Like a good number of the McSweeney’s publishing collective (helmed by literary flare gun Dave Eggers), Chabon is consumed with the drive to unsully the works of writers resigned to the specialty sections of bookshops—what keeps Dashiell Hammett and H.P. Lovecraft from Herman Melville and Philip Roth, “consigned to the genre slums,” as the writer puts it? Chabon opens with a recipe for the salvation of short fiction that amounts to a mulligan stew of trivialized literary movements, spritzing the mess in his cauldron with the type of hyperbolic language you might expect of each lesser ingredient.

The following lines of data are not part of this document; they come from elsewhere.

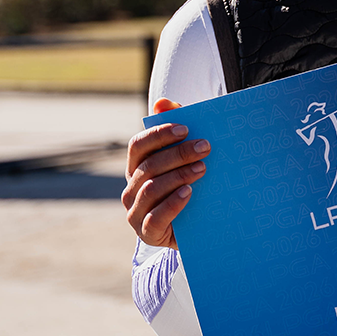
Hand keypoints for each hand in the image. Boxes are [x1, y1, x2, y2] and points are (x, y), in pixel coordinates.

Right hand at [123, 98, 207, 248]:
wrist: (198, 231)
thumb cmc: (191, 189)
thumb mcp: (187, 162)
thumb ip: (176, 133)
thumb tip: (164, 102)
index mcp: (136, 168)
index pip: (138, 145)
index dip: (159, 134)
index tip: (185, 128)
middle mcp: (131, 189)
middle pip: (149, 165)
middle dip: (177, 154)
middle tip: (205, 147)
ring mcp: (135, 212)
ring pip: (151, 188)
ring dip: (177, 176)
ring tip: (202, 169)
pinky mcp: (147, 233)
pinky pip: (155, 217)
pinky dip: (172, 203)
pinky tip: (189, 193)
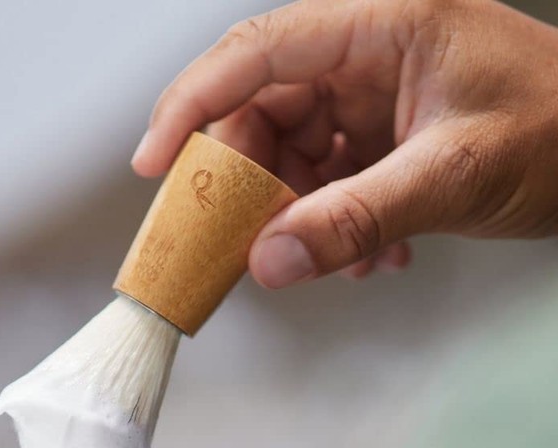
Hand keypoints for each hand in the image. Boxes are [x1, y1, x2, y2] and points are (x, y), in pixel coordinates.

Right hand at [132, 0, 557, 285]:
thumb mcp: (452, 174)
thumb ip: (356, 217)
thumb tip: (269, 262)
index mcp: (380, 26)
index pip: (258, 51)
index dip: (193, 104)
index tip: (153, 164)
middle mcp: (365, 57)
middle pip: (264, 113)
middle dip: (251, 185)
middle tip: (245, 242)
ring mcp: (370, 101)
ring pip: (292, 158)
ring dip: (301, 217)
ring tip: (340, 259)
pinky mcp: (379, 140)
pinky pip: (326, 183)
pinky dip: (334, 225)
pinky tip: (374, 255)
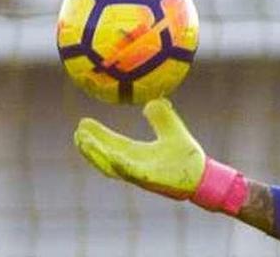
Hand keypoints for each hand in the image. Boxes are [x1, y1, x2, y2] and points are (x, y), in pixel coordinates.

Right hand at [73, 98, 205, 199]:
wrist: (202, 174)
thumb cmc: (187, 155)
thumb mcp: (172, 128)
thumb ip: (161, 115)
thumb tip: (154, 99)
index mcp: (136, 154)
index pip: (111, 144)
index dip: (96, 135)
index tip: (82, 123)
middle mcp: (134, 165)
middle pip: (104, 156)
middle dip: (89, 147)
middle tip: (76, 133)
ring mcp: (140, 174)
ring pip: (111, 166)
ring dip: (96, 155)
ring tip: (83, 142)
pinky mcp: (150, 180)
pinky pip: (131, 172)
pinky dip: (119, 164)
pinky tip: (111, 155)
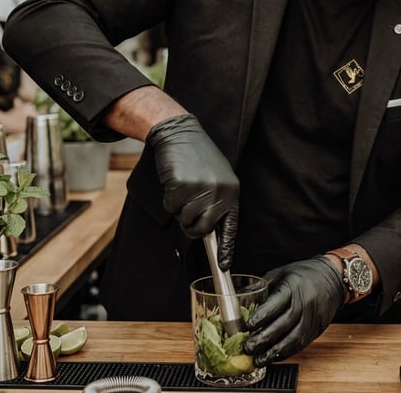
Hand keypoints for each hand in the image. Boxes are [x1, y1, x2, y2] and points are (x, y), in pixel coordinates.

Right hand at [147, 114, 238, 267]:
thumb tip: (211, 230)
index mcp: (231, 191)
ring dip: (179, 208)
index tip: (223, 266)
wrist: (181, 135)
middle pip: (203, 228)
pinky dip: (169, 199)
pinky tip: (175, 181)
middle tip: (187, 214)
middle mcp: (219, 192)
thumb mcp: (217, 178)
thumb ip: (216, 202)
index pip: (230, 226)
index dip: (225, 248)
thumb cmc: (198, 158)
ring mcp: (200, 189)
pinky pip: (171, 207)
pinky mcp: (181, 186)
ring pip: (185, 219)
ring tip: (184, 187)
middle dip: (192, 227)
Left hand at [243, 256, 343, 365]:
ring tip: (259, 359)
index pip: (276, 305)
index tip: (248, 326)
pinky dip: (287, 352)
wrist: (333, 277)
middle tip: (248, 347)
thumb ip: (264, 285)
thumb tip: (242, 295)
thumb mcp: (283, 272)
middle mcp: (304, 303)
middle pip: (283, 324)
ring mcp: (312, 318)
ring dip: (275, 351)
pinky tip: (275, 357)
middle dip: (264, 338)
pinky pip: (302, 344)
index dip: (261, 316)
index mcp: (293, 288)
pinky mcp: (317, 328)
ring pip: (293, 338)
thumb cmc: (305, 274)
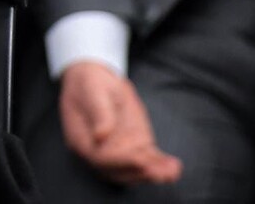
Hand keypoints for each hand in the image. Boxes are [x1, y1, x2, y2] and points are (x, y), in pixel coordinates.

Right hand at [59, 62, 183, 186]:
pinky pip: (147, 161)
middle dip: (140, 172)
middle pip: (119, 171)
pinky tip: (173, 166)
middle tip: (158, 171)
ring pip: (135, 170)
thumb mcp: (91, 90)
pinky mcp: (135, 147)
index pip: (100, 158)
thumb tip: (101, 136)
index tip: (140, 160)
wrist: (97, 81)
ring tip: (171, 171)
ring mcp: (119, 152)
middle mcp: (99, 152)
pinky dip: (160, 166)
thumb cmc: (90, 83)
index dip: (120, 161)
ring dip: (153, 173)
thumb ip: (98, 113)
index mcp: (81, 139)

The rest of Chabon’s collection is split between book reviews and overviews (dredging up gold-flecked literary nuggets from Sir Arthur Conan Doyle and sci-fi writer/His Dark Materials author Philip Pullman) and anecdotes surrounding the creation of his reputable novels, focusing on the ones that raised critical eyebrows or ire. A good deal of the material was published in some piecemeal form previously (about a third of the essays ran in the New York Review of Books, including Chabon’s fantastic reading of Cormac McCarthy’s The Road as a masterful paternal nightmare). And, while Chabon’s critical pieces sag a bit, his comic convention-ish, cape-donning fandom is enough to propel or amuse readers through his ruminations on the ruin of writers that deal in pulp or the outer limits.

It’s during Chabon’s personal pieces, however—the Gatsby and Roth pantomiming that encouraged his first hit, The Mysteries of Pittsburgh; the Internet message board backlash that greeted an essay on Yiddish slang and inspired The Yiddish Policemen’s Union—that Maps and Legends manages to make the most of the scraps Chabon sweeps up and slings together. For every failing convergence of tidbits in Maps and Legends, two or three mix like vinegar and baking soda in a wide-eyed child’s rocket.